*РАБОЧЕЕ ЗАДАНИЕ 1*. Соответствуют ли интервью с Михаилом Гнедовским утверждения (а) «Гнедовский — член правления Европейского музейного форума», (б) «Главной целью визита было чтение лекции в университете» и (в) «Интервью опубликовано в интернет-журнале „Звезда“»? Для каждого ответьте «да» или «нет» и приведите решающие слова интервью в точной цитате.
*РАБОЧЕЕ ЗАДАНИЕ 2*. Перепишите дословно фрагмент интервью от слов "Михаил Гнедовский: Нам" до слов "вашего нынешнего визита?".

*ИСХОДНЫЙ ТЕКСТ*.
•••••

Михаил Гнедовский: Нам предлагают жить по модели XIX века

Михаил Гнедовский / фото Ивана Козлова

Публикация в интернет-журнале «Звезда».

Во время фестиваля «Мосты» Пермь посетил Михаил Гнедовский — эксперт Совета Европы и член правления Европейского музейного форума. На протяжении последних нескольких лет Михаил Борисович так или иначе следил за происходящими в Перми процессами. Встретившись с ним, «Звезда» поинтересовалась его мнением и прогнозами, а заодно выяснила, почему привычное нам понимание музеев устарело на полтора века и чем это опасно.

Вы посещаете Пермь не в первый раз. Какова цель вашего нынешнего визита?

— Главной целью было участие в фестивале «Мосты», а точнее — участие в круглом столе, посвящённом «трудному» историческому наследию. Как с ним быть в городе и других пространствах; что мы помним, что забываем; какие существуют стратегии и ландшафты памяти в городском пространстве и внутри музеев? Я говорил про проекты «Мемориала» и гражданские инициативы, связанные с памятью.

Надо полагать, тему музея «Пермь-36» тоже не обошли стороной?

•••••

*ПРЕДОСТАВЛЕННЫЕ ДАННЫЕ*.

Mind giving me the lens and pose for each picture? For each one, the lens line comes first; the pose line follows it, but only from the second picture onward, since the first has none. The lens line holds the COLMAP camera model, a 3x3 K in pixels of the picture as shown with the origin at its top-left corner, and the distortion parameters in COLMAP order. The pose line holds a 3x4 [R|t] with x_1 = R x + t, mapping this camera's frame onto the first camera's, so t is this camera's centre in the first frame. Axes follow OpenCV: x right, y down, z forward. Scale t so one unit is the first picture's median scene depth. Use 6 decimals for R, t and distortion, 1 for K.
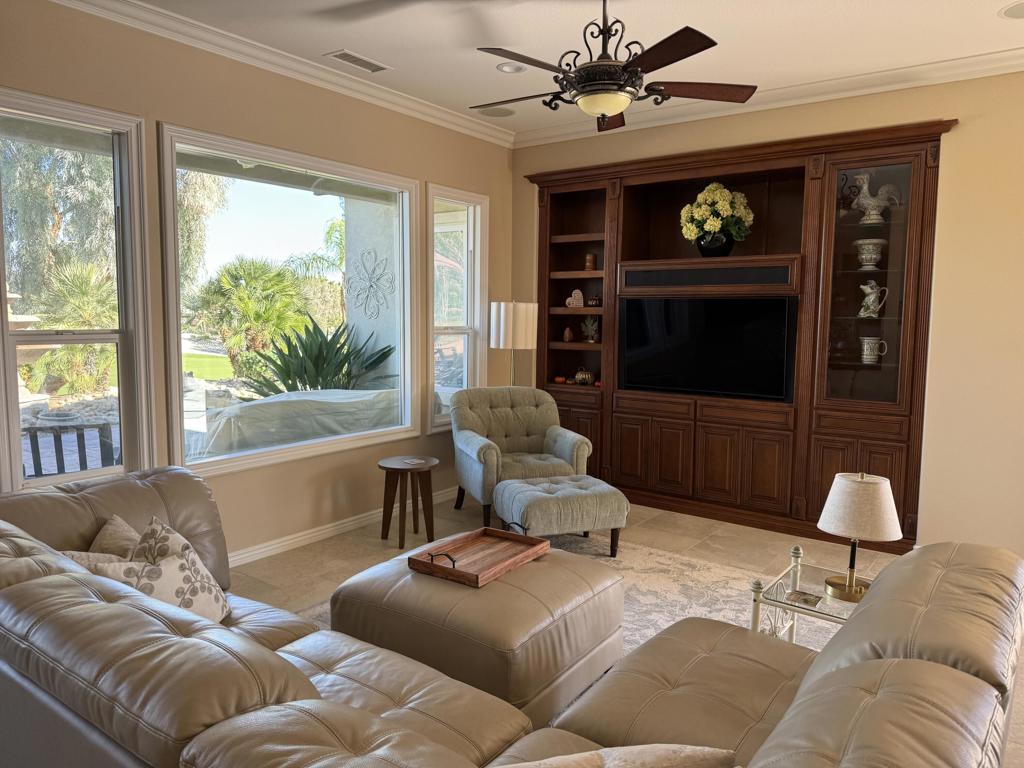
lens RADIAL K [[711.3, 0, 515.1], [0, 711.3, 377.5], [0, 0, 1]] dist [0.074565, -0.103502]
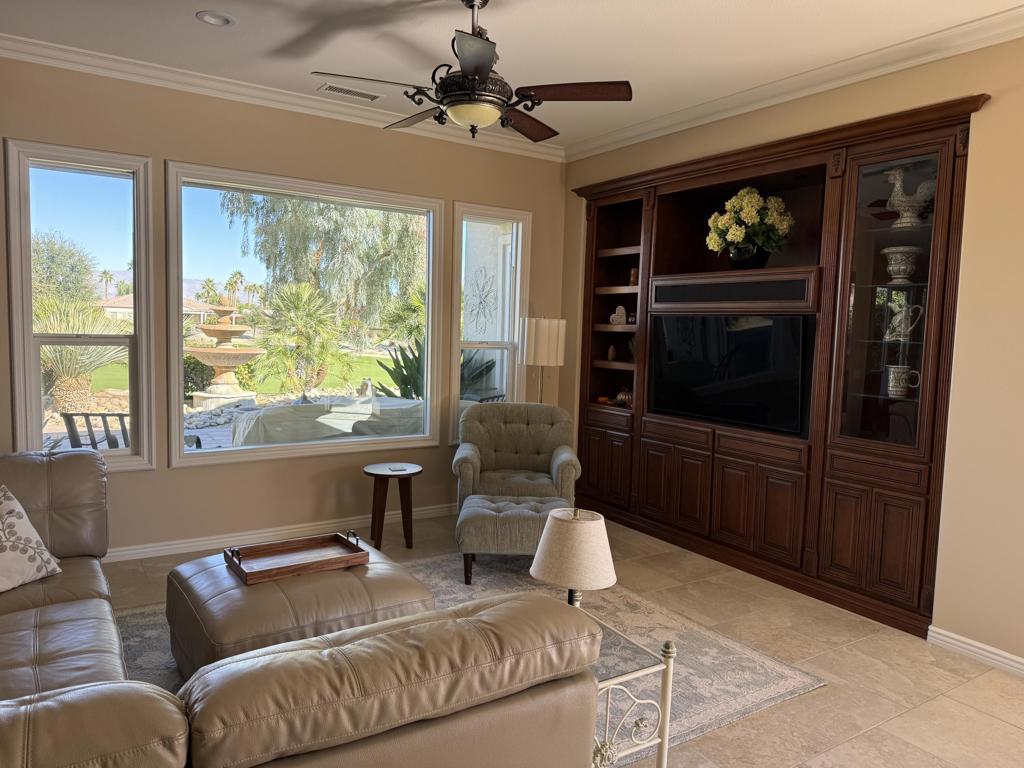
lens RADIAL K [[712.1, 0, 512.0], [0, 712.1, 384.0], [0, 0, 1]] dist [0.075898, -0.103155]
pose [[0.937962, 0.044458, -0.343875, 0.328801], [-0.049943, 0.998727, -0.007104, -0.005964], [0.343122, 0.023837, 0.938988, 0.065875]]
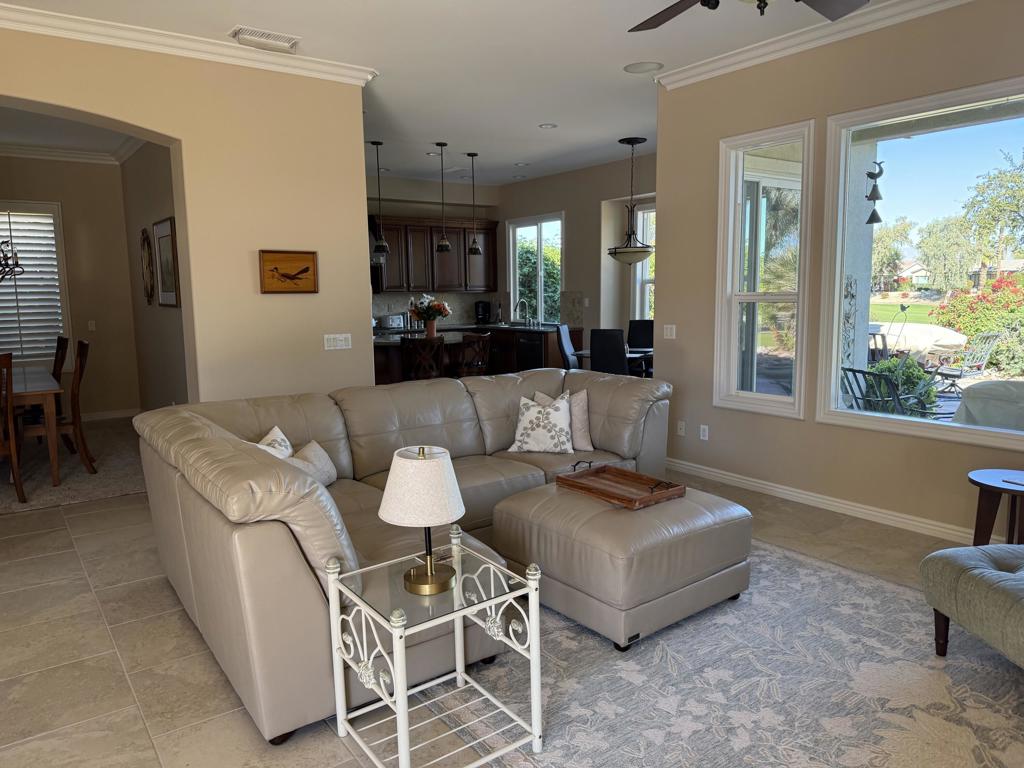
lens RADIAL K [[712.1, 0, 512.0], [0, 712.1, 384.0], [0, 0, 1]] dist [0.075898, -0.103155]
pose [[-0.292866, 0.110777, -0.949715, 0.582831], [-0.075170, 0.987524, 0.138368, -0.028775], [0.953194, 0.111913, -0.280885, 0.626728]]
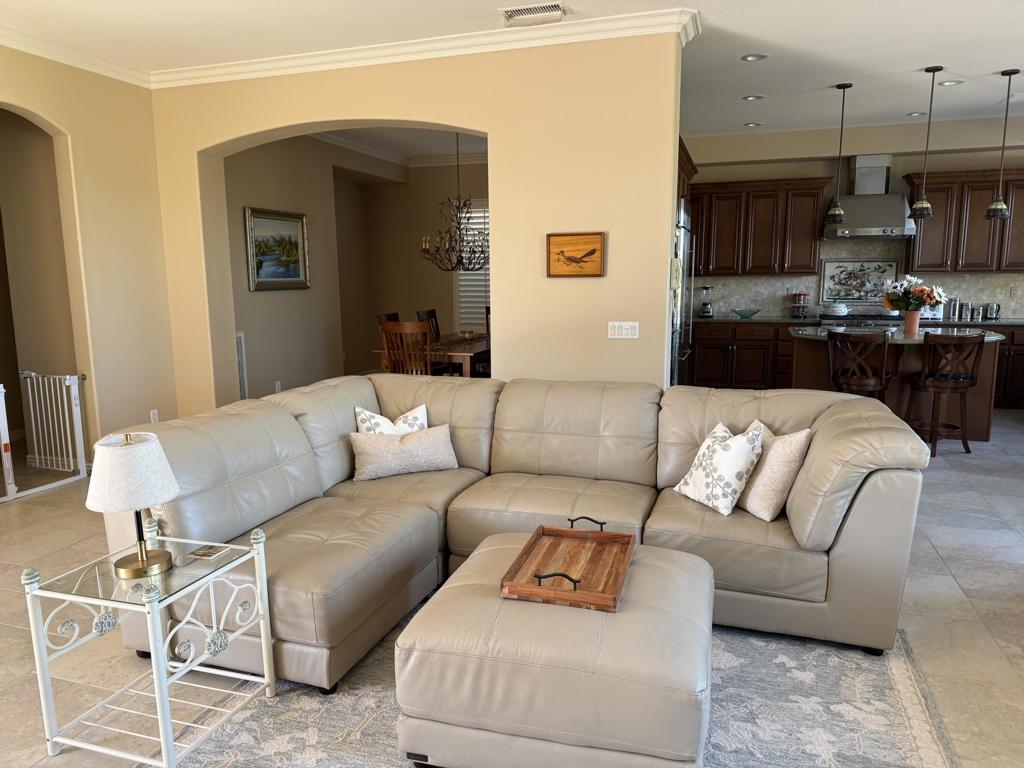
lens RADIAL K [[721.5, 0, 499.6], [0, 721.5, 385.0], [0, 0, 1]] dist [0.060961, -0.087925]
pose [[-0.947120, 0.039306, -0.318464, 0.151790], [-0.035699, 0.973400, 0.226312, -0.064801], [0.318889, 0.225714, -0.920523, 0.913704]]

•••••

*ПОЛЕ ОТВЕТА 1*.
(а) Да: «член правления Европейского музейного форума».
(б) Нет: «Главной целью было участие в фестивале «Мосты»».
(в) Да: «Публикация в интернет-журнале «Звезда»».

*ПОЛЕ ОТВЕТА 2*.
Михаил Гнедовский: Нам предлагают жить по модели XIX века

Михаил Гнедовский / фото Ивана Козлова

Публикация в интернет-журнале «Звезда».

Во время фестиваля «Мосты» Пермь посетил Михаил Гнедовский — эксперт Совета Европы и член правления Европейского музейного форума. На протяжении последних нескольких лет Михаил Борисович так или иначе следил за происходящими в Перми процессами. Встретившись с ним, «Звезда» поинтересовалась его мнением и прогнозами, а заодно выяснила, почему привычное нам понимание музеев устарело на полтора века и чем это опасно.

Вы посещаете Пермь не в первый раз. Какова цель вашего нынешнего визита?